Marchando hacia el oeste, los Stafford, los Lijeks, Anders y varios iraníes evitaron ser detectados. Casi habían conseguido alcanzar la embajada británica cuando se toparon con otra manifestación. Un nativo del grupo aconsejó de inmediato – “no vayáis por ahí” – y se confundió con la multitud. En zig-zag, el grupo se dirigió al cercano apartamento de Anders, pasando en un momento dado por unas oficinas utilizadas por el komiteh, una de las auto-proclamadas bandas armadas de revolucionarios que controlaban gran parte de Teherán.
Cerraron la puerta y encendieron la pequeña radio de Anders, un dispositivo estándar de “escape y evasión” que les conectaría con la red de emisión de la embajada. Los marines graznaban frenéticamente, tratando de coordinarse. Alguien con el nombre en código de Palmera proporcionó una descripción a vista de pájaro de la toma de la embajada. “Están trayendo rifles y armas dentro del recinto”. Quien hablaba era Herny Lee Schatz, un agregado diplomático en temas de agricultura, quien observaba la escena desde su oficina en el sexto piso de un edificio al otro lado de la calle frente a la embajada. “Las están descargando de unos camiones.”
La crisis Iraní de los Rehenes, que duraría 444 días, sacudiendo la confianza de América y hundiendo la campaña por la reelección de Jimmy Carter, había comenzado. Los americanos pronto se verían atormentados por el rostro severo de Jomeini; militantes islámicos bien armados harían desfilar rehenes con los ojos vendados en todos los noticieros nocturnos, amenazando con juzgar a los capturados como “espías”. Todos recuerdan a los 52 americanos atrapados en la embajada y su fallido intento de rescate unos meses después, el cual terminó con el desastroso choque de un helicóptero militar en pleno desierto iraní. Pero no muchos conocen los largamente clasificados detalles de la implicación de la CIA en la fuga de otro grupo empujado bruscamente a una ciudad hostil y sumida en los coletazos finales de una revolución.

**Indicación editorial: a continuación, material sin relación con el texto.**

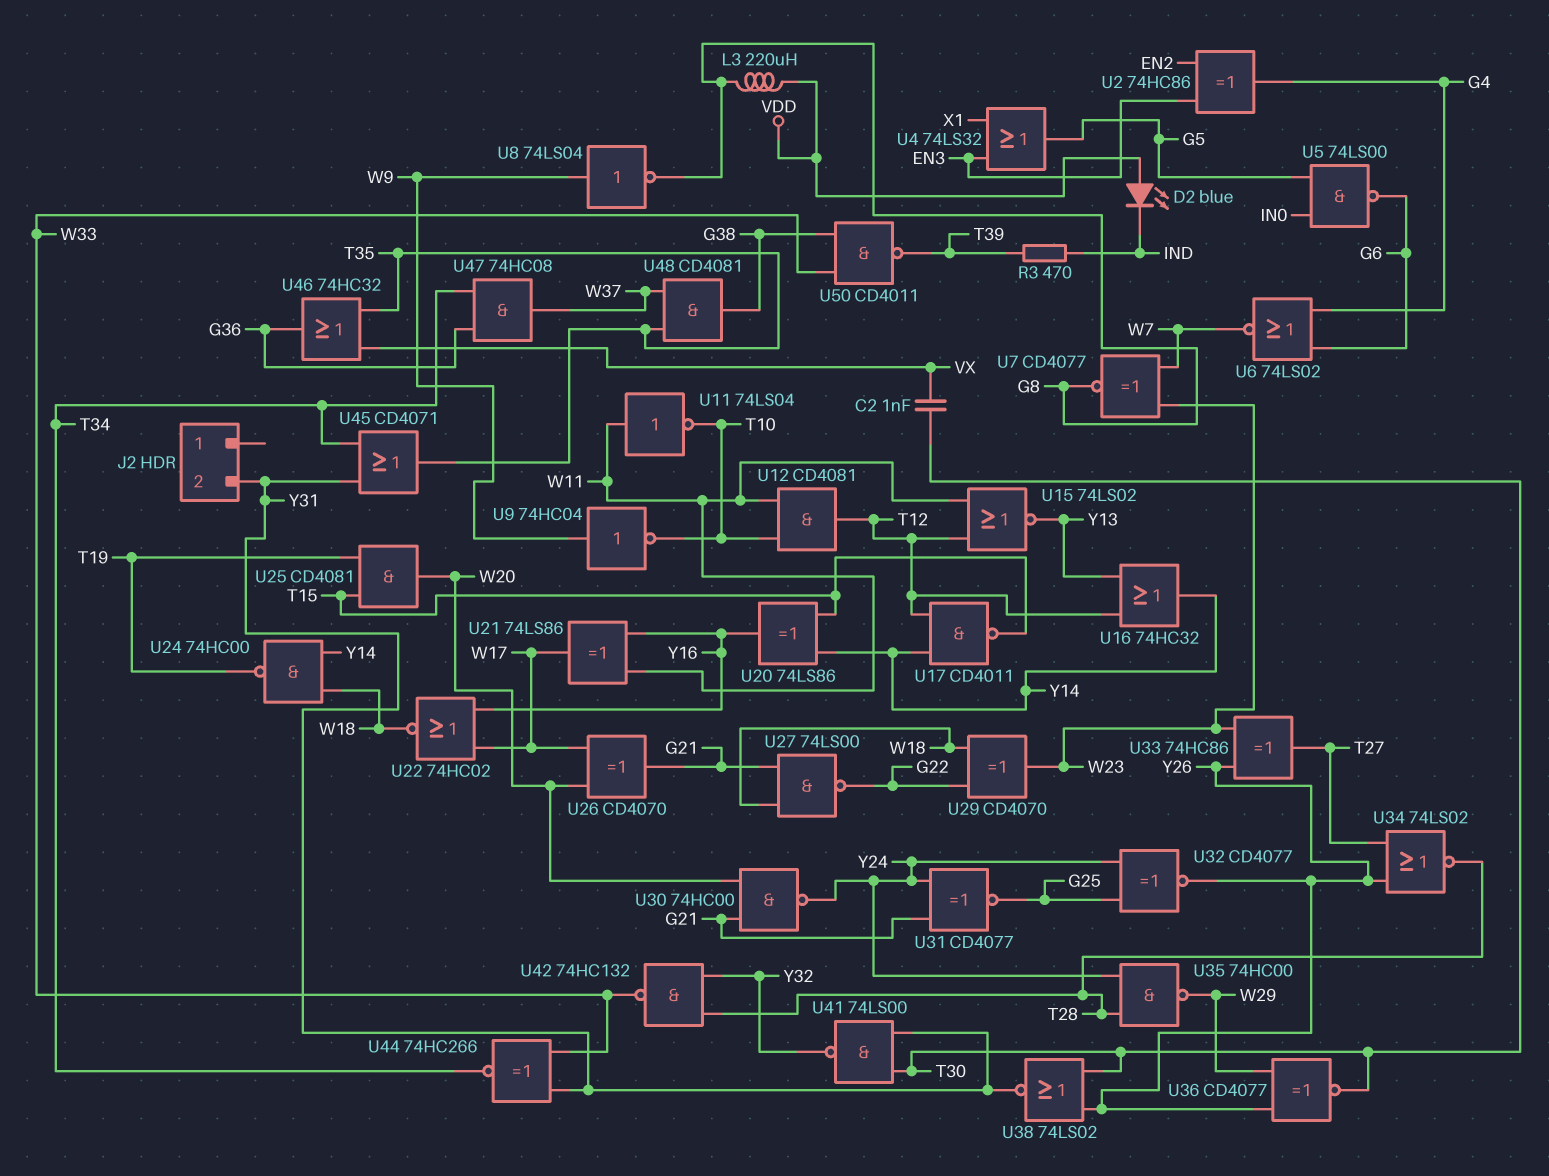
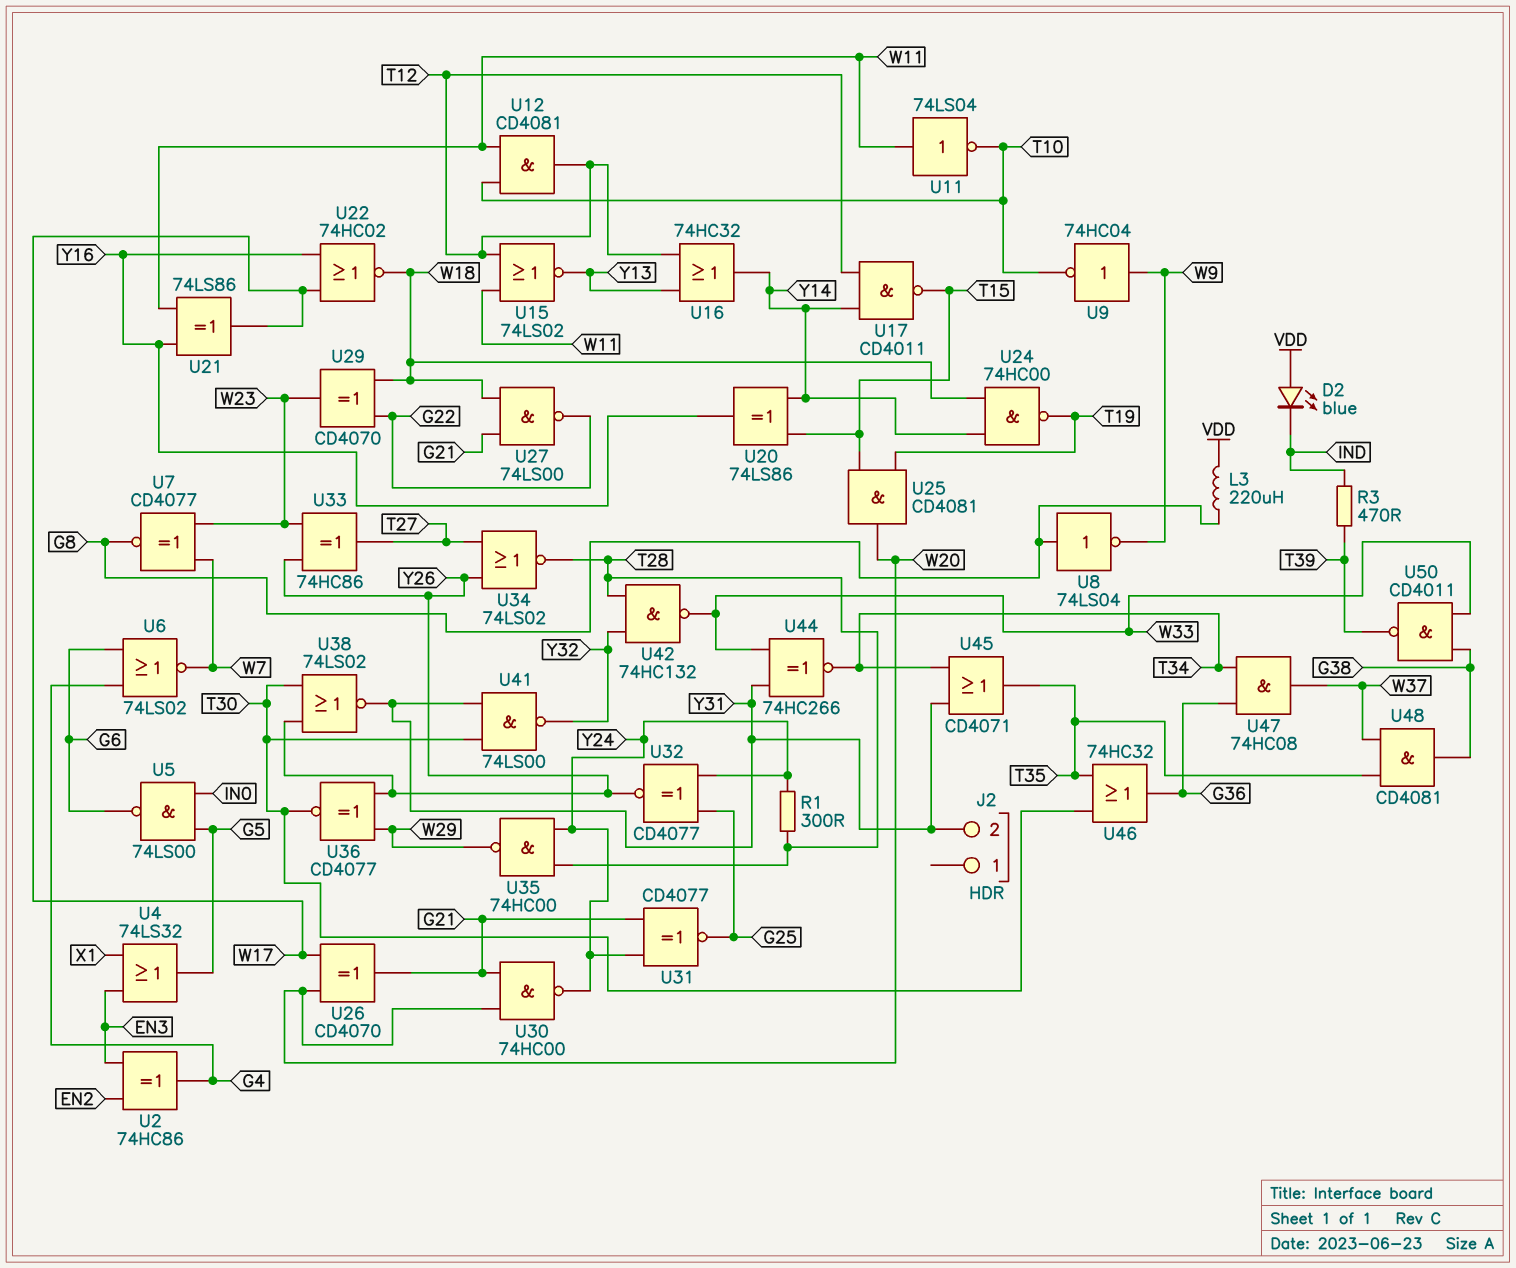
C2: 1nF (T30, VX) -> none
R1: none -> 300 (T28, Y24)
U8: NOT 74LS04 (in W9, out G8) -> NOT 74LS04 (in G8, out W9)
U46: OR 74HC32 (in T35, in VX, out G36) -> OR 74HC32 (in T30, in T35, out G36)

A las tres de aquella tarde, las cinco personas refugiadas en el pequeño apartamento de Anders comprendieron que se encontraban en un buen lío. A medida que los militantes tomaban el control, se escuchaban cada vez menos voces en inglés por la radio. Nombre en clave Palmera había huido. Los últimos puntos de resistencia en los sótanos de la chancillería retransmitieron su rendición y las únicas voces que podían escucharse hablaban sólo en farsi. La embajada estaba perdida. Los fugados habían sido abandonados a su suerte.